Most people credited on a U.S. coin went to art school. John Baer Stoudt went to seminary. A Reformed minister and folklorist, he drew the 1924 Huguenot-Walloon half dollar himself — and then the Mint had to step in to make it work.
Who he was
John Baer Stoudt never claimed to be an artist. He was a country preacher with a scholar's obsession — and that obsession is the reason his name sits in coin catalogs today.
He was born in 1878 in Maxatawny Township, in the Pennsylvania-German farm country of Berks County, and he grew up on a farm in nearby Richmond Township. He worked his way up through Keystone State Normal School (now Kutztown University), Franklin and Marshall College, and the Reformed Church's seminary at Lancaster, graduating with honors in 1908. That same year he was ordained, and for the rest of his life he served Reformed congregations in the Lehigh Valley — first the Salisbury charge near Emaus, then Grace Reformed Church in Northampton.
But the pulpit was only half of him. For roughly fifteen years Stoudt walked the back roads of Pennsylvania-German country, writing down the rhymes, ballads, and old beliefs of his neighbors in their own dialect before they could disappear. The result, The Folklore of the Pennsylvania Germans (1916), was one of the first serious collections of that vanishing oral world — and it is still in print. He wrote constantly: parish histories, a study of the Liberty Bell, a genealogy of his own family, and books on the Huguenots, the French Protestants he was descended from. He died in Allentown in 1944.
How a preacher came to draw a coin
The thread that pulled Stoudt onto a coin was that Huguenot ancestry. He had become a recognized authority on Huguenot history, so in 1922 he was made director of the Huguenot-Walloon Tercentenary — the national celebration of the 300th anniversary of the first Walloon and Huguenot settlers reaching the New York area aboard the ship Nieuw Nederlandt in 1624.

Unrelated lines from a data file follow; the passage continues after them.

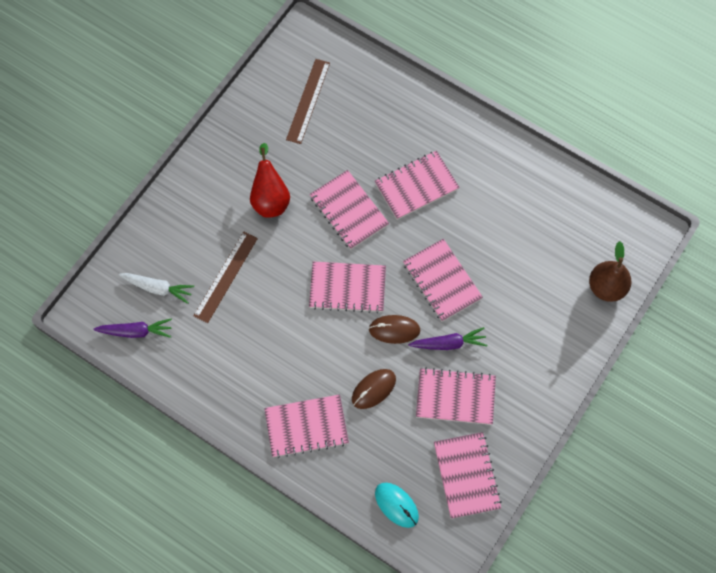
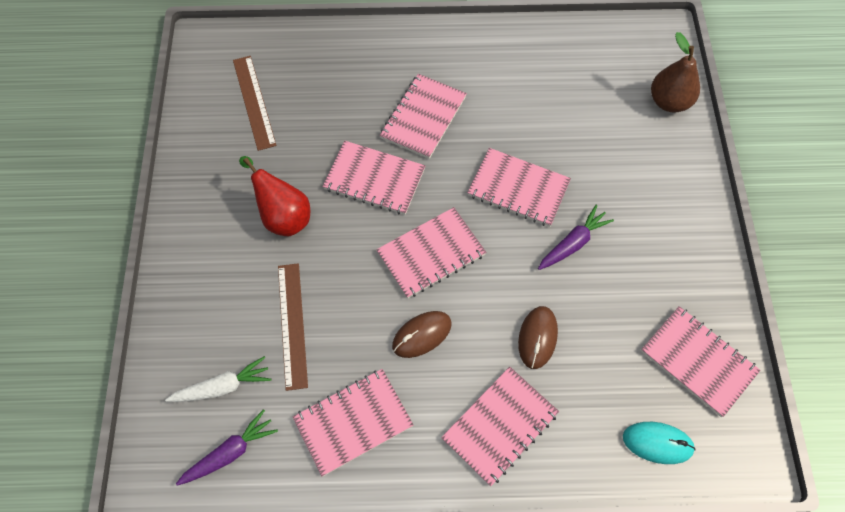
camera: 35 degrees left, 5 degrees down
brown mouse [369,315,420,344] -> brown mouse moved to [392,311,451,358]
pink notebook [416,368,496,425] -> pink notebook moved to [293,369,414,476]

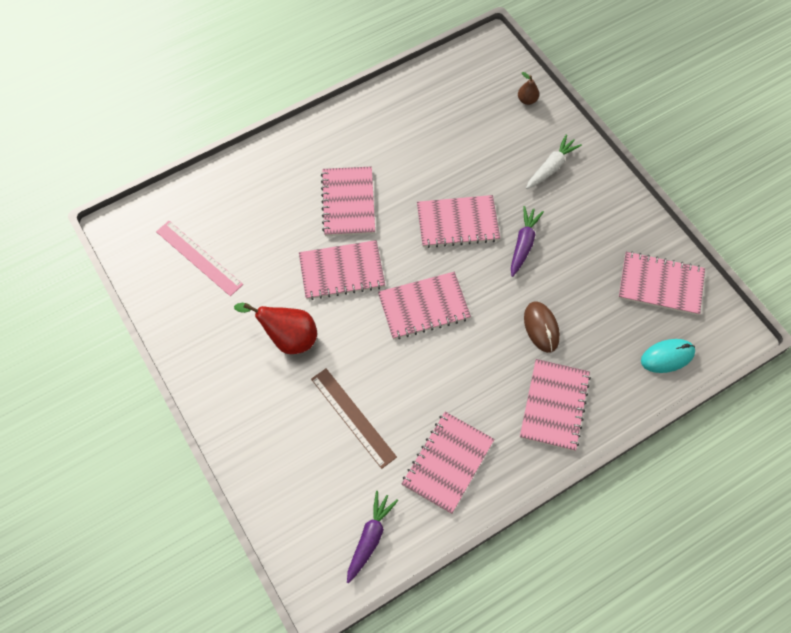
camera: 30 degrees left, 0 degrees up
white carrot [165,356,271,402] -> white carrot moved to [526,134,582,189]
brown ruler [233,56,277,151] -> pink ruler [156,221,243,296]
pink notebook [376,207,486,299] -> pink notebook turned 45 degrees clockwise [378,272,471,339]
brown mouse [392,311,451,358] -> none
brown pear [651,32,700,113] -> brown pear [518,72,539,105], size x0.53

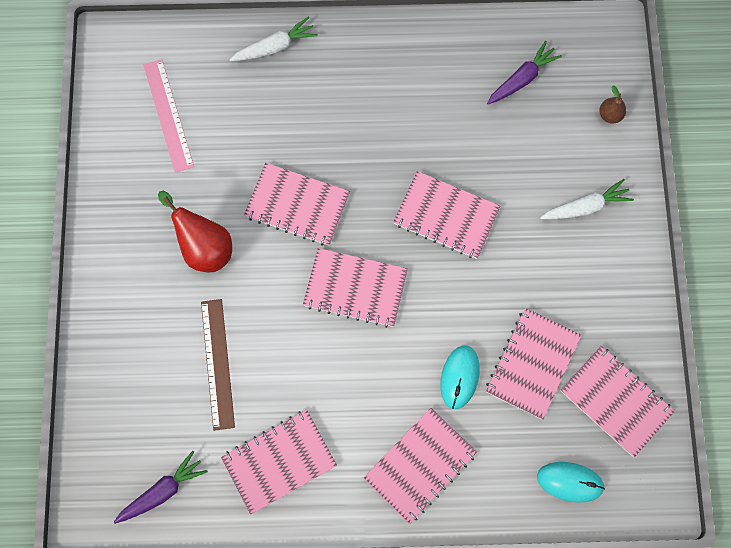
camera: 30 degrees right, 10 degrees up
pink notebook [321,167,375,236] -> pink notebook moved to [486,308,581,420]
purple carrot [511,206,544,277] -> purple carrot moved to [487,41,562,104]
brown mouse [524,302,560,353] -> turquoise mouse [440,345,480,409]
none -> white carrot [229,17,318,61]

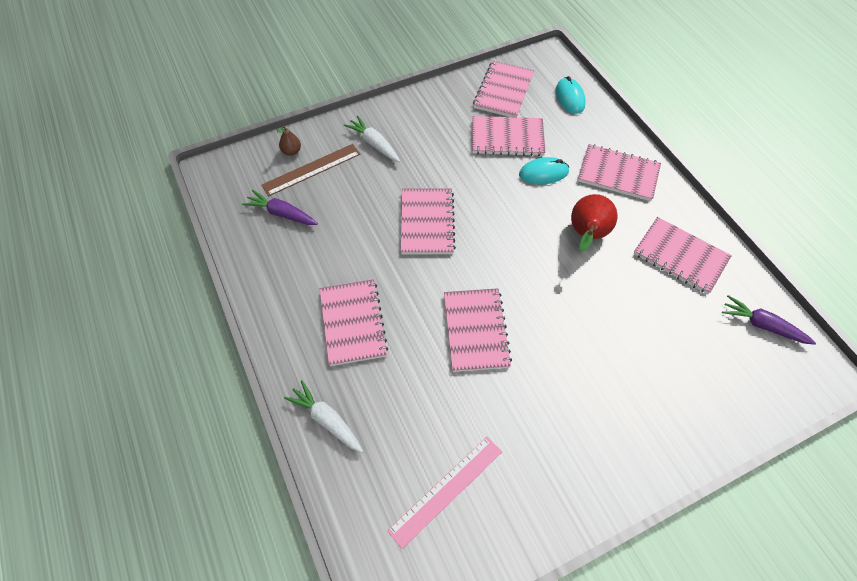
camera: 115 degrees left, 15 degrees down
red pear [158,191,232,272] -> red pear moved to [571,194,618,252]
brown ruler [201,299,235,431] -> brown ruler moved to [261,144,360,196]
pink notebook [303,248,408,328] -> pink notebook moved to [320,279,389,366]

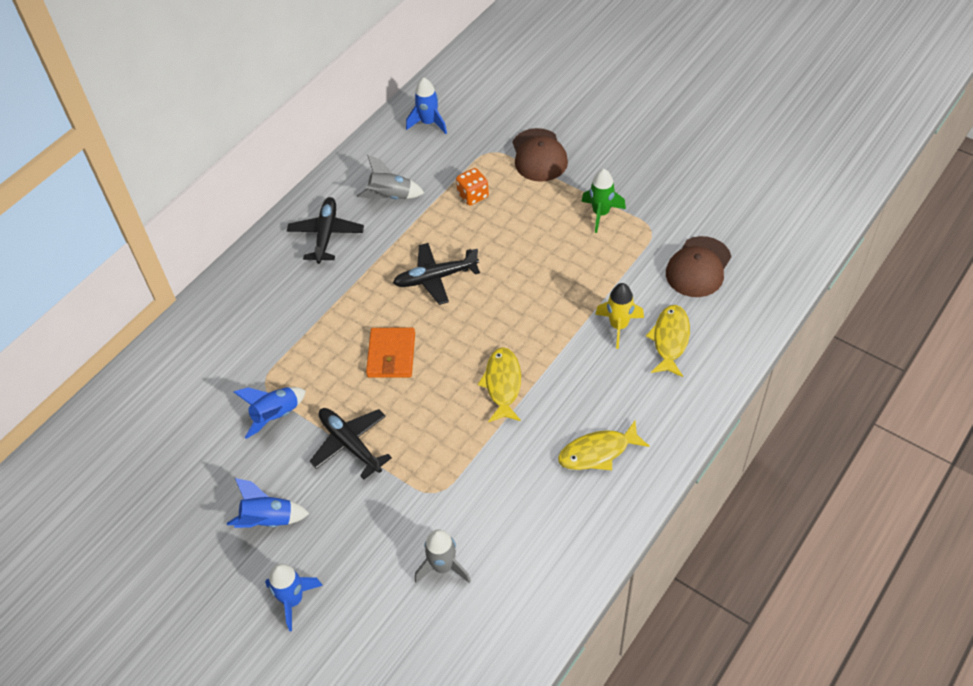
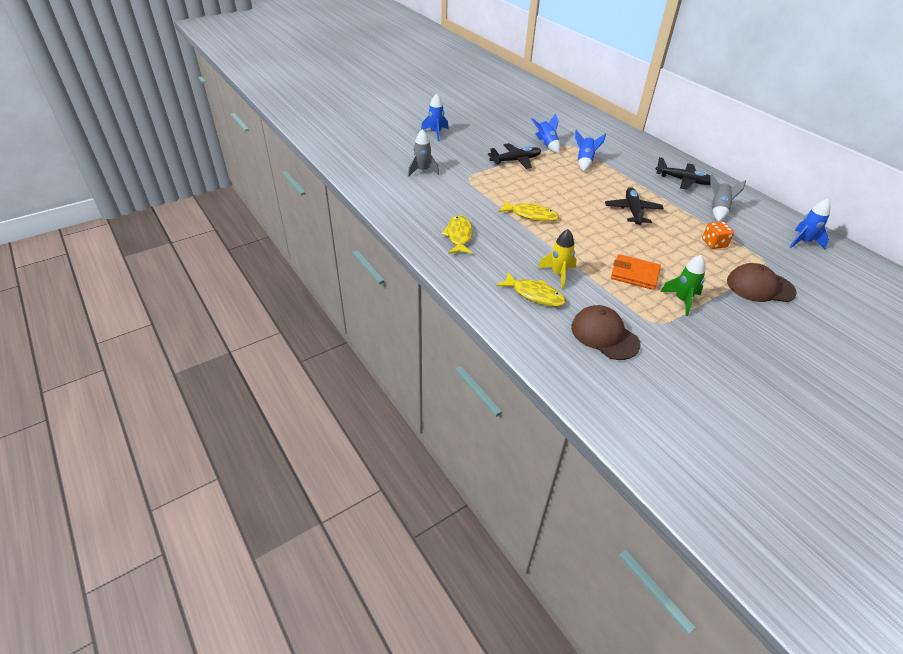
camera: 105 degrees right, 10 degrees down
blue rocket [227,478,309,528] -> blue rocket moved to [575,130,606,172]
orange wallet [366,328,415,378] -> orange wallet moved to [611,254,661,290]

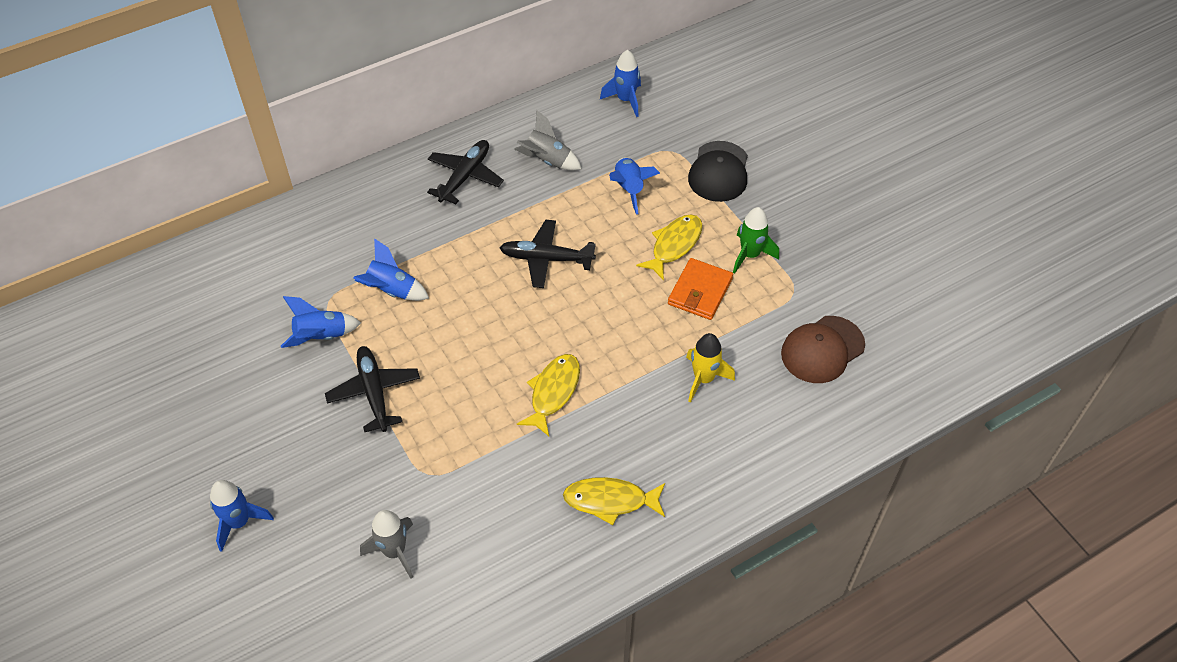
camera: 85 degrees left, 10 degrees up
yellow fish [496,272,566,307] -> yellow fish moved to [636,214,702,281]
orange dice [702,221,734,249] -> blue rocket [609,158,660,214]
brown cap [727,263,797,302] -> black cap [688,141,748,202]

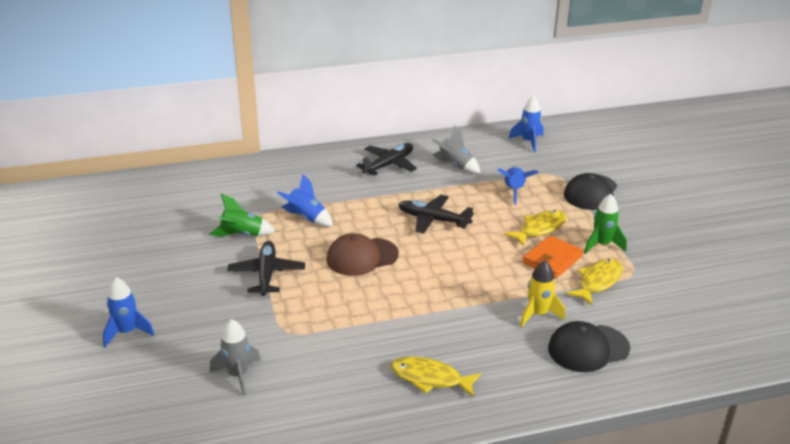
camera: 15 degrees right, 20 degrees down
blue rocket [281,296,361,348] -> green rocket [209,194,275,237]
yellow fish [517,354,580,436] -> yellow fish moved to [566,258,623,305]
brown cap [781,316,865,383] -> brown cap moved to [326,233,399,276]
none -> black cap [548,321,630,372]

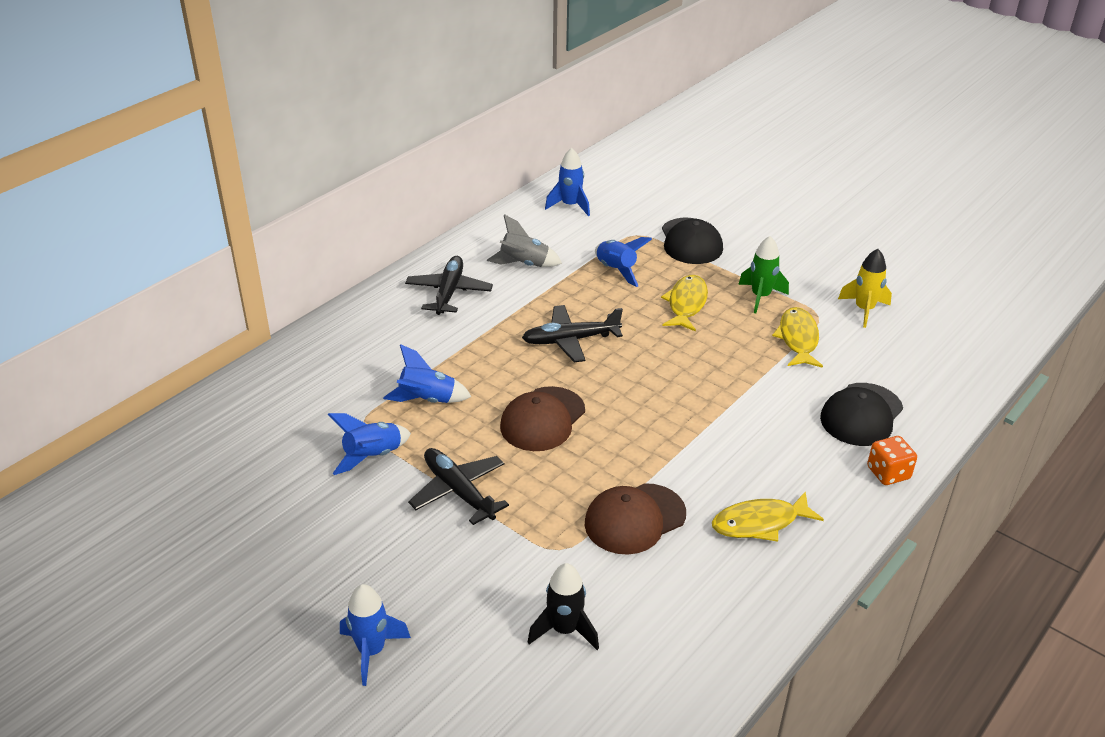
camera: 35 degrees left, 5 degrees up
green rocket [209,194,275,237] -> blue rocket [328,413,411,475]
grey rocket [210,319,261,396] -> black rocket [528,563,599,650]
yellow rocket [520,261,565,327] -> yellow rocket moved to [838,249,892,328]
orange wallet [523,235,583,278] -> none
none -> brown cap [584,483,686,555]
none -> orange dice [867,436,917,485]

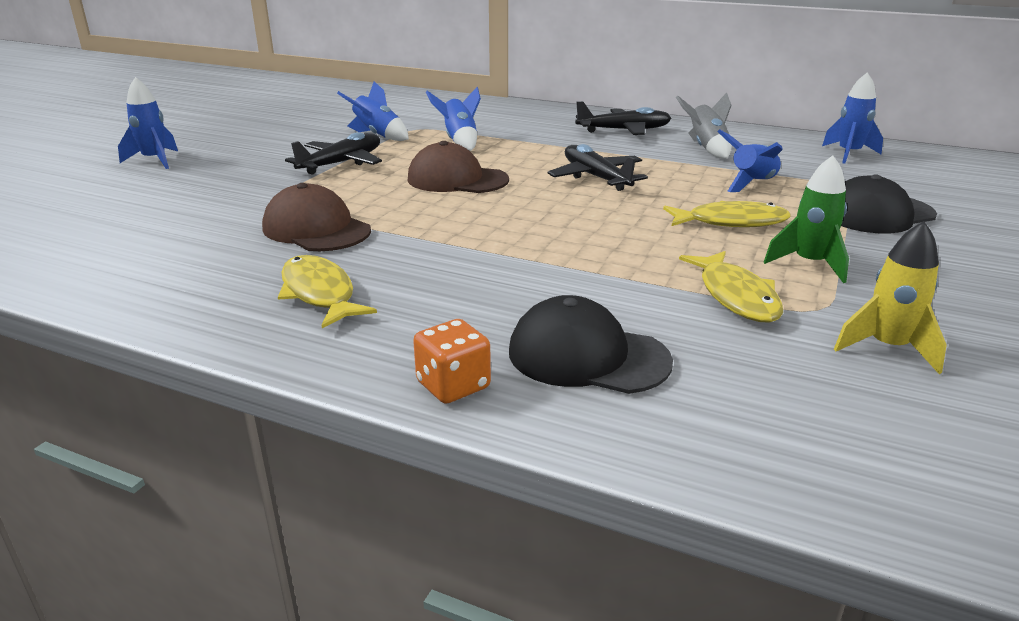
camera: 75 degrees right, 10 degrees down
black rocket [528,563,599,650] -> none
yellow fish [772,307,823,368] -> yellow fish turned 90 degrees clockwise [679,251,783,323]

When the celebration won approval for a commemorative half dollar, Stoudt didn't hire a sculptor and step back. He supplied the idea and the sketches himself, and he went before Congress to explain them. He put two Protestant heroes on the obverse — the heads side — as jugate busts, meaning two overlapping profiles facing the same way: Gaspard de Coligny of France and William the Silent of the Netherlands. The reverse — the tails side — carries the ship that brought the settlers across. His drawings also shaped the matching commemorative postage stamp.
A historian's pencil sketch, though, can't simply be struck into silver. That job fell to George T. Morgan, the Mint's chief engraver — by then in his late seventies, and famous as the man behind the 1878 Morgan dollar. Morgan turned Stoudt's drawings into the plaster models the dies are cut from. So the coin carries two hands: the historian who imagined it, and the master engraver who tried to make it real.
The design the Mint had to rescue
It did not go smoothly. Morgan's first models were rejected by the Commission of Fine Arts, the federal body that signs off on coin and monument designs. The verdict was that the workmanship simply wasn't good enough.
Rather than scrap it, the commission handed the fix to James Earle Fraser — the sculptor who had designed the Buffalo nickel — and let the elderly Morgan revise his models under Fraser's eye. It was an awkward moment: as numismatists Anthony Swiatek and Walter Breen later noted, Fraser's own work was on the nickel in everyone's pocket, while neither Morgan's nor the Mint's other veteran engraver had a design on any coin then in production. In January 1924 Fraser reported that the reworked models were "considerably improved," and the commission approved them.
The subject matter drew fire too. Critics pointed out the obvious: Coligny died in 1572 and William the Silent in 1584 — roughly forty to fifty years before the 1624 voyage the coin was supposed to honor. The Jesuit journal America went further, complaining that a federal coin was being used to stage a Protestant celebration. The objections didn't stop it. 142,080 half dollars were struck at Philadelphia in early 1924 — fewer than half the 300,000 Congress had authorized. Sales were soft enough that about 55,000 unsold coins went back to the Mint and were quietly spent into ordinary circulation.